Collected data entries:
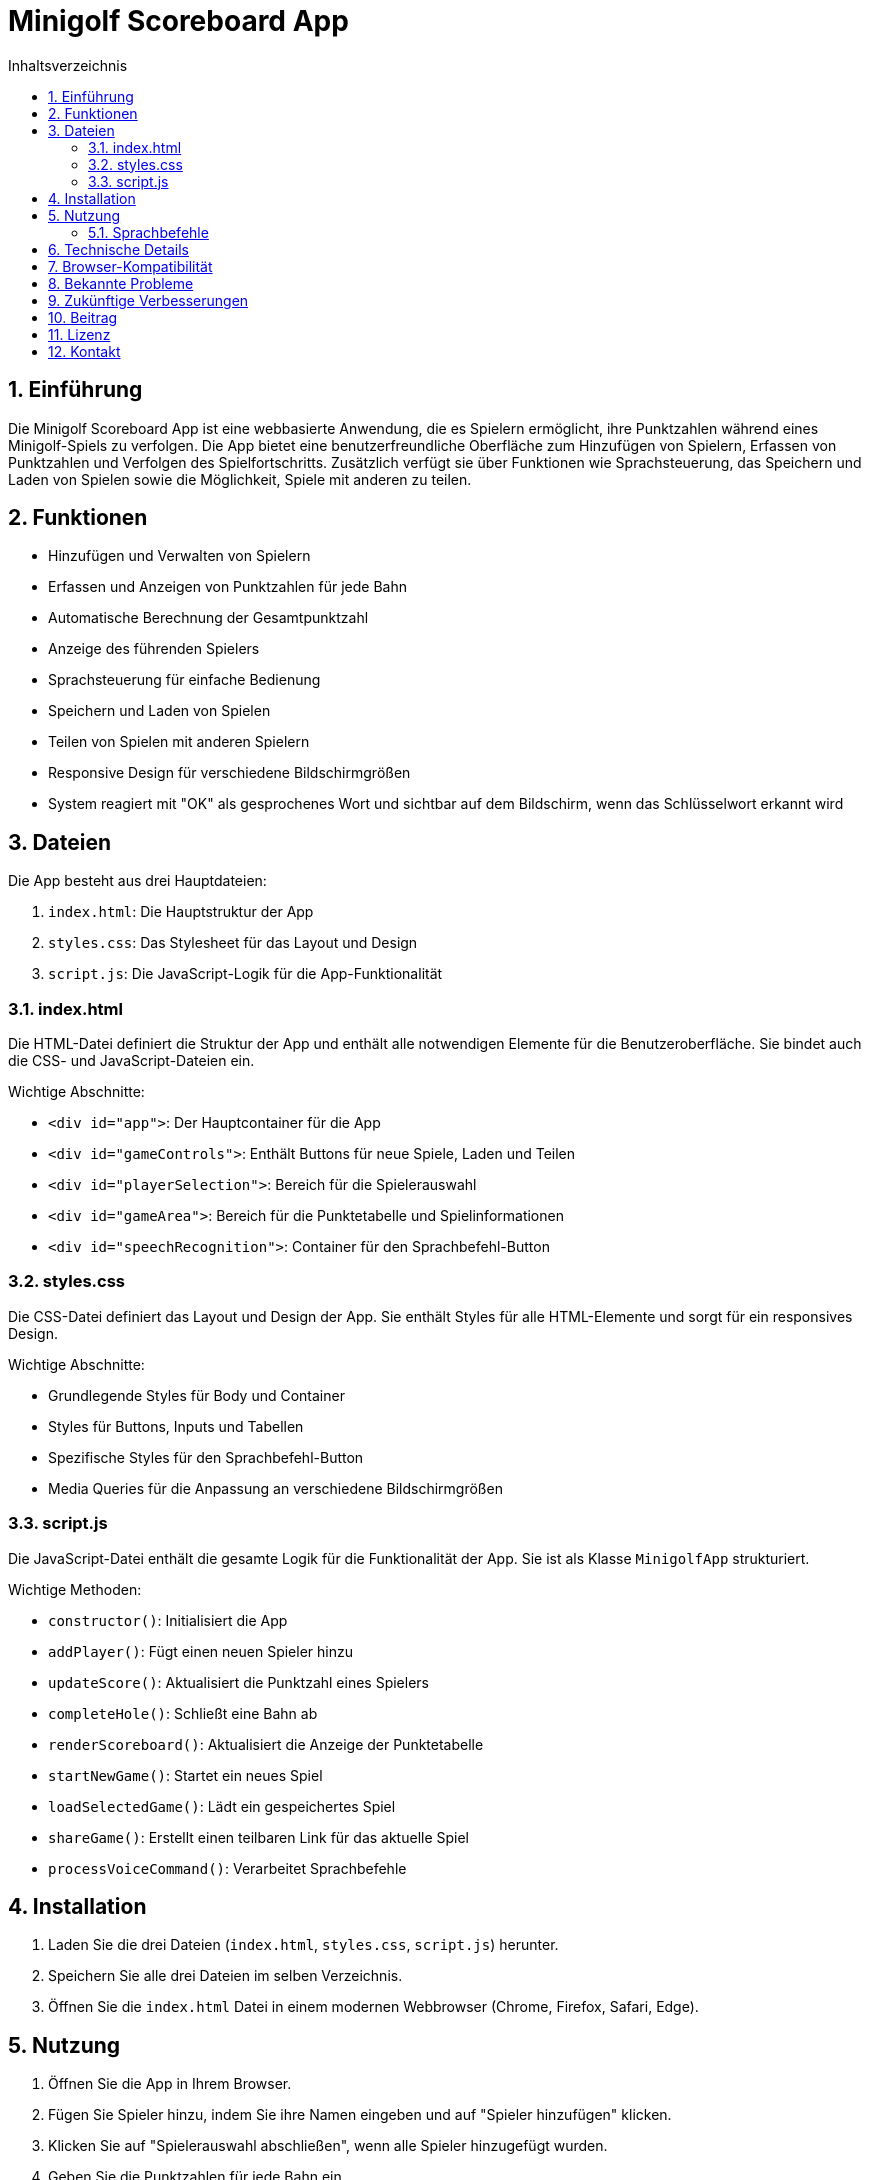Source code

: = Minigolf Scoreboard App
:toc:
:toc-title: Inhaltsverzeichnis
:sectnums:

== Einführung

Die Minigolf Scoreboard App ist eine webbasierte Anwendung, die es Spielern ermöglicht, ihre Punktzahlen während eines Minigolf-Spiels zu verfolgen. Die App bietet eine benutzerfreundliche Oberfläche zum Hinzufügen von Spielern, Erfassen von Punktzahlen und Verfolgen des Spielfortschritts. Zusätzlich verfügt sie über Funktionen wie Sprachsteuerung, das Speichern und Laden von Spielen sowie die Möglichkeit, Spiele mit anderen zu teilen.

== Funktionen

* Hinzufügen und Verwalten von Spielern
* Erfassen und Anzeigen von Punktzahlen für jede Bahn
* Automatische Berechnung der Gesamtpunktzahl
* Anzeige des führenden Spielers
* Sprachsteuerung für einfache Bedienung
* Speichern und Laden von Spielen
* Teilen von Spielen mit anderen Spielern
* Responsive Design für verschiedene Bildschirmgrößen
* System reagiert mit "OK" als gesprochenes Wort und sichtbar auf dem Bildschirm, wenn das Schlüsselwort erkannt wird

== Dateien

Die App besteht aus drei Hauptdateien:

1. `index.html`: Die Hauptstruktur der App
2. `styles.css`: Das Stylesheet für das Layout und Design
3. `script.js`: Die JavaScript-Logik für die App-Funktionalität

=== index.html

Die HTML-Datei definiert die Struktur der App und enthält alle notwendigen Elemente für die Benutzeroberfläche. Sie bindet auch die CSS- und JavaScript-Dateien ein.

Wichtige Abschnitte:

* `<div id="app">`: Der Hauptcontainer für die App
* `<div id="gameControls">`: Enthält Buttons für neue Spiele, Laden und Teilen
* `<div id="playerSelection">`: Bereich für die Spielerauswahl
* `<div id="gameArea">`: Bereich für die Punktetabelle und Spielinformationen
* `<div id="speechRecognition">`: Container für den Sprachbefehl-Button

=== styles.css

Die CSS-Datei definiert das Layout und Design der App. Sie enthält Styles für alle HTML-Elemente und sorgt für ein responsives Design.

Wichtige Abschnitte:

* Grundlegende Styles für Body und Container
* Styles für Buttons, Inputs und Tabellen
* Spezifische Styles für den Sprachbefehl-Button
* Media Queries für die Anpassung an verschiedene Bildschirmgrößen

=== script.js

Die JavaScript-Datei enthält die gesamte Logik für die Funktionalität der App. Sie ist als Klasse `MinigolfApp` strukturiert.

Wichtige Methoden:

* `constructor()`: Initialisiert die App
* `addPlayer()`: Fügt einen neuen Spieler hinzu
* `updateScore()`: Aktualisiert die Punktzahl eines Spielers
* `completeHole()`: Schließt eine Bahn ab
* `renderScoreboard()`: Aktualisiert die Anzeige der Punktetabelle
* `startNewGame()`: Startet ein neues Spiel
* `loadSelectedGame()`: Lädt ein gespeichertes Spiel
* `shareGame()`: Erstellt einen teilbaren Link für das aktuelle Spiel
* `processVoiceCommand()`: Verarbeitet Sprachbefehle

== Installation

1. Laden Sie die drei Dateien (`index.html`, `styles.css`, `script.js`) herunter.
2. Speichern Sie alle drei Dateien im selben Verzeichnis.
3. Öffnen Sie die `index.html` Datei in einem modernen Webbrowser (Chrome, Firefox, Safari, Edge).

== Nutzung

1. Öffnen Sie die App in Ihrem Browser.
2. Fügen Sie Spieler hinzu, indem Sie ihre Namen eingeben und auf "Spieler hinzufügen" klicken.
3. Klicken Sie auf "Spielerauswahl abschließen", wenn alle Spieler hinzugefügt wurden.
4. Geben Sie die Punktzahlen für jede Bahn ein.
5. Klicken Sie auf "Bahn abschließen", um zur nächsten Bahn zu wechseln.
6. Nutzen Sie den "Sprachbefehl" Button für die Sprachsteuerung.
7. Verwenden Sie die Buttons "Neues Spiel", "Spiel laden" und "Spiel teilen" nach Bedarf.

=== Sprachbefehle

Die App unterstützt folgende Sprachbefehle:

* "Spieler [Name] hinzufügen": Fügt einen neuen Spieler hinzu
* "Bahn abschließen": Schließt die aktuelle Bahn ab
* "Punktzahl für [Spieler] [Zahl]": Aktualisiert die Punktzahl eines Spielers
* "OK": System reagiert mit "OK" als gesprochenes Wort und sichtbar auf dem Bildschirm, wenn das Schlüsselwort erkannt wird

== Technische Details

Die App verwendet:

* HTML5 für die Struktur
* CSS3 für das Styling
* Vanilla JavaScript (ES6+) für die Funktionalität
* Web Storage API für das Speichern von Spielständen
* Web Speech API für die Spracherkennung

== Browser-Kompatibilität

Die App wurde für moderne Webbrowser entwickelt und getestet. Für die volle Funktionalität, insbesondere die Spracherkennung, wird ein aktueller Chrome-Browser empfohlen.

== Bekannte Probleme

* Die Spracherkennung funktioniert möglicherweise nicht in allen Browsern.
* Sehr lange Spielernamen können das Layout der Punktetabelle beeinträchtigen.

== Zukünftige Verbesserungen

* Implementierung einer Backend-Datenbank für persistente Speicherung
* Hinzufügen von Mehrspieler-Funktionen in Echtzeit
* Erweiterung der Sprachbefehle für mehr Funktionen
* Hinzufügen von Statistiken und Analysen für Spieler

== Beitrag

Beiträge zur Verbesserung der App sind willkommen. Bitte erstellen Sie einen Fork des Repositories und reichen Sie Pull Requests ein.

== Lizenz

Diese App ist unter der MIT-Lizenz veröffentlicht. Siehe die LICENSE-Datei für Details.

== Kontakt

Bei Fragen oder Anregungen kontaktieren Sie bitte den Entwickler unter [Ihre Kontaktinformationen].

## PROBLEM DESCRIPTION
Some lines in the data above hold the string "Buttons". Find and copy each of them.

## SOLUTION
* `<div id="gameControls">`: Enthält Buttons für neue Spiele, Laden und Teilen
* Styles für Buttons, Inputs und Tabellen
7. Verwenden Sie die Buttons "Neues Spiel", "Spiel laden" und "Spiel teilen" nach Bedarf.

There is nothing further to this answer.